Defoe gets the door closed and he lays her down. Footsteps sound overhead. Kaya stares, eyes red, at the ceiling. Vandemeer and the other attendants turn the corner. Hope tears through me. They can save her. They have to save her. I stumble back as they slide in around her body. Vandemeer starts CPR. Someone preps a crash cart. They let electricity course through her. Vandemeer breathes into her lips. His hands pump over her chest. I wait for the movie ending. The gasping breath. The eyes snapping open and blinking. A promise that it’s not over.

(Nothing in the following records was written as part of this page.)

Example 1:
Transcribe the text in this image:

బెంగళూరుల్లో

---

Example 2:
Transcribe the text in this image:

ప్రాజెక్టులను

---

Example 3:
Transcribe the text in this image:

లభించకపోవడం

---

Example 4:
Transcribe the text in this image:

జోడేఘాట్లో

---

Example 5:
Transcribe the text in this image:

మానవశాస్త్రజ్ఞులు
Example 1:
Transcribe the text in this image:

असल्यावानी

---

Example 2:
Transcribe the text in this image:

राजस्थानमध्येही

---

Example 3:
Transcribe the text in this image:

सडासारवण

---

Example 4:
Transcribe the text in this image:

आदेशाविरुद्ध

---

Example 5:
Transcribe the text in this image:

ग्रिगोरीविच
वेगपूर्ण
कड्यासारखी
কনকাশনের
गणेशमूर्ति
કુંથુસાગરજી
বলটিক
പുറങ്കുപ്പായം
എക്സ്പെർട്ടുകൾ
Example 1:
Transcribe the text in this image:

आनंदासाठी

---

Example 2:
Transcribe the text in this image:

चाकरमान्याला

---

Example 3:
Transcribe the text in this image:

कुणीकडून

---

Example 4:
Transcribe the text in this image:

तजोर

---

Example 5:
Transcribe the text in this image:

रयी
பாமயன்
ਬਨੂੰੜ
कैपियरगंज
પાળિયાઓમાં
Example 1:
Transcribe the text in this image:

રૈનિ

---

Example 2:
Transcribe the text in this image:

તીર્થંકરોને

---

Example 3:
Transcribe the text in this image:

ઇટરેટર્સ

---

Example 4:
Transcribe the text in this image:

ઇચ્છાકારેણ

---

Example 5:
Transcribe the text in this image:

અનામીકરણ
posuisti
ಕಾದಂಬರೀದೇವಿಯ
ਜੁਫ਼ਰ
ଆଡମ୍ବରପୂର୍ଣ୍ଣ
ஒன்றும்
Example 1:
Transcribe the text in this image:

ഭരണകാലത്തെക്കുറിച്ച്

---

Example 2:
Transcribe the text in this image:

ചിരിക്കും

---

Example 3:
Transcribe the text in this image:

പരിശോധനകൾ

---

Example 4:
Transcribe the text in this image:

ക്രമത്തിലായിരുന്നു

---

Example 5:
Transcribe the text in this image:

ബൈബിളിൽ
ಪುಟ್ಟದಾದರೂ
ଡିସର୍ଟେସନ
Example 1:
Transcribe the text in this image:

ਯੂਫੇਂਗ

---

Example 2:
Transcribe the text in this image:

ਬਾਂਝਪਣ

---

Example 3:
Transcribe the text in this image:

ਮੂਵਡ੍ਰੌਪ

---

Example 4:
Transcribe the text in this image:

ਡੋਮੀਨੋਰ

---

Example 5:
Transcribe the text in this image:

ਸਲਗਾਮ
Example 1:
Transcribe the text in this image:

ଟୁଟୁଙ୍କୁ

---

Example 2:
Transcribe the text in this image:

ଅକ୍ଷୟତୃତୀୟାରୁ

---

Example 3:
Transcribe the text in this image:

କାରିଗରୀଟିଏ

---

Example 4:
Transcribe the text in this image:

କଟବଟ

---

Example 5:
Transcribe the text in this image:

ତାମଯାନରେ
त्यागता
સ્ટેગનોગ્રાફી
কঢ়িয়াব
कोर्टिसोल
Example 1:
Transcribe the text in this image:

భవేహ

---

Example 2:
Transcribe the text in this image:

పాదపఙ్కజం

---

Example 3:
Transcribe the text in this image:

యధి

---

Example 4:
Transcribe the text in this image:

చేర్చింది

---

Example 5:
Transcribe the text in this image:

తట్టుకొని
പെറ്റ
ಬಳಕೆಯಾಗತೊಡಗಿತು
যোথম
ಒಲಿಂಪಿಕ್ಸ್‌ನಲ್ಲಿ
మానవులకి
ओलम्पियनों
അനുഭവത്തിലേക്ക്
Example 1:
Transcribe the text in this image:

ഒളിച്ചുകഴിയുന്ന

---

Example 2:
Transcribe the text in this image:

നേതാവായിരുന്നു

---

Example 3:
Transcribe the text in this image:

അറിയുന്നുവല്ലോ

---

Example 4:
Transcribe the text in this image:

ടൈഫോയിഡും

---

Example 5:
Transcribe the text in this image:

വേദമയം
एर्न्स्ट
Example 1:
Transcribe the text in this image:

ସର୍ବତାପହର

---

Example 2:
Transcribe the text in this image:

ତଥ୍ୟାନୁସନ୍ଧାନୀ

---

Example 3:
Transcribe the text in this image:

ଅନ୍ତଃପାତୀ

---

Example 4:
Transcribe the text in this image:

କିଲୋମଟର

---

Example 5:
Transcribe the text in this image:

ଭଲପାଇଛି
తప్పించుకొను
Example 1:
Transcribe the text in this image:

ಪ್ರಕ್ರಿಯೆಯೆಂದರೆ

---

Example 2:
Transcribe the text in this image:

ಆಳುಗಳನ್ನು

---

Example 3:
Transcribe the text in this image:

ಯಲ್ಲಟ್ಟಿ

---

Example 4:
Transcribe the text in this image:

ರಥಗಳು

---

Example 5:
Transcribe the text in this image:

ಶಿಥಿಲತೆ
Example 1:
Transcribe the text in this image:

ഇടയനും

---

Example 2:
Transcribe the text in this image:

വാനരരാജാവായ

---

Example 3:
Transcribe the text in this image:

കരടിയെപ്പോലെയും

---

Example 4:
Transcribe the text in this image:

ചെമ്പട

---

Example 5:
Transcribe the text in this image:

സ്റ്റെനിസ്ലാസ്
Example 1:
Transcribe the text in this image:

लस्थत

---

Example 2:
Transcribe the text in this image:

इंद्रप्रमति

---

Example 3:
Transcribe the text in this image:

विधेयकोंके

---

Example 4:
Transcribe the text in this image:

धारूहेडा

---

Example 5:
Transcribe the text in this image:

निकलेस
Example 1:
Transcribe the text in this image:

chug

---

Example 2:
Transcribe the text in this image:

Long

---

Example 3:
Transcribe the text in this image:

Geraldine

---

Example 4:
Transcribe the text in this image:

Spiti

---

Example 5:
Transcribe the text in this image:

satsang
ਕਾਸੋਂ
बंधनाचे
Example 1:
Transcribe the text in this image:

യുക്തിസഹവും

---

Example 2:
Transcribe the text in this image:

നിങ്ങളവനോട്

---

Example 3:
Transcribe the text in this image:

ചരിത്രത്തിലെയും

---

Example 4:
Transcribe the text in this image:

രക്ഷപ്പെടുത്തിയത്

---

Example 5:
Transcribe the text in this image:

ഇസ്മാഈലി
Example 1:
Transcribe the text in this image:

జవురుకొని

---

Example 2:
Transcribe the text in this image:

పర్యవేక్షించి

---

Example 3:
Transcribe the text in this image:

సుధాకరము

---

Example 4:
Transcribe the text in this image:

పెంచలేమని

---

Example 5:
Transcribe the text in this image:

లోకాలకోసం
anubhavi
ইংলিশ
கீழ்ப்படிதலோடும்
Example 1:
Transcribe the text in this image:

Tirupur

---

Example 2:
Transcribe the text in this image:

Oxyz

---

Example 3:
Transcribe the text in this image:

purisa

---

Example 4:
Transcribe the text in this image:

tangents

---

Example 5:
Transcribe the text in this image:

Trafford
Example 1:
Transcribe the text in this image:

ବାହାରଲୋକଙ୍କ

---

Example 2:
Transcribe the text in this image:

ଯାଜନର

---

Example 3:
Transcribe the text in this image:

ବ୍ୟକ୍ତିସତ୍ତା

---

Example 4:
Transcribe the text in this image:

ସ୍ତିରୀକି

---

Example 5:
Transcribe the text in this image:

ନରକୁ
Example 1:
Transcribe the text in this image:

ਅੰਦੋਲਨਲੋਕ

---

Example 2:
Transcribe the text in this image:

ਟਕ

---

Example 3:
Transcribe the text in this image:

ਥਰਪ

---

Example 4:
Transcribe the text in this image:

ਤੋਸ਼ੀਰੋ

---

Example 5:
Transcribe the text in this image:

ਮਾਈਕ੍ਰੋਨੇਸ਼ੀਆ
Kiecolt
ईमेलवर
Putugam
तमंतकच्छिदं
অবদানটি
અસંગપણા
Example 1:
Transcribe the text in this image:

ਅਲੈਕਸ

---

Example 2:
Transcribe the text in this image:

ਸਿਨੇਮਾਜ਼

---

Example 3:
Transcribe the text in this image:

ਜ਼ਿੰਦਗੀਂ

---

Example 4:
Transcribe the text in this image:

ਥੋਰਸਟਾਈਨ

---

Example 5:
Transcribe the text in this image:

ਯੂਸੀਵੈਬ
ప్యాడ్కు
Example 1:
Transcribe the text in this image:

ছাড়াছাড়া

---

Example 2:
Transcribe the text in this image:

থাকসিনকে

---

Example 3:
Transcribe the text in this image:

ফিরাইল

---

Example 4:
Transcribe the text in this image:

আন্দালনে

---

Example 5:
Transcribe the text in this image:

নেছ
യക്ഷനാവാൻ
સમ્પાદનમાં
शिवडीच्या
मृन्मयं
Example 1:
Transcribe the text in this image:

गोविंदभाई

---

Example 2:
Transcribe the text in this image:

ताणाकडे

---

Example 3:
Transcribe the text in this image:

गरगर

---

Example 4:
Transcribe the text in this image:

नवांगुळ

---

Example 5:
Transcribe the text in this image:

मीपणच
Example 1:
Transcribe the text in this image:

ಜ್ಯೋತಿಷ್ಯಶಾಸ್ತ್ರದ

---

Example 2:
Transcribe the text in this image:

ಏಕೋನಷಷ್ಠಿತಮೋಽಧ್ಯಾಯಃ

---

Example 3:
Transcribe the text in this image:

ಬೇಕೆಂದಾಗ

It doesn’t come. Vandemeer backs away. His face looks shattered.
“Time of death, 9:02.”
As they escort me away, I get one final look at Kaya. She looks like a fallen petal, snapped too soon. No one closes her eyes, so she keeps staring out at the world she’s left behind. I remember the second book we read together. A bridge to imaginary lands. I remember new worlds meant to be explored together, but I also remember the lonely astronaut and his dead friend. His empty heart and her haunting absence. I don’t need to pretend I understand the boy in the book. Not anymore.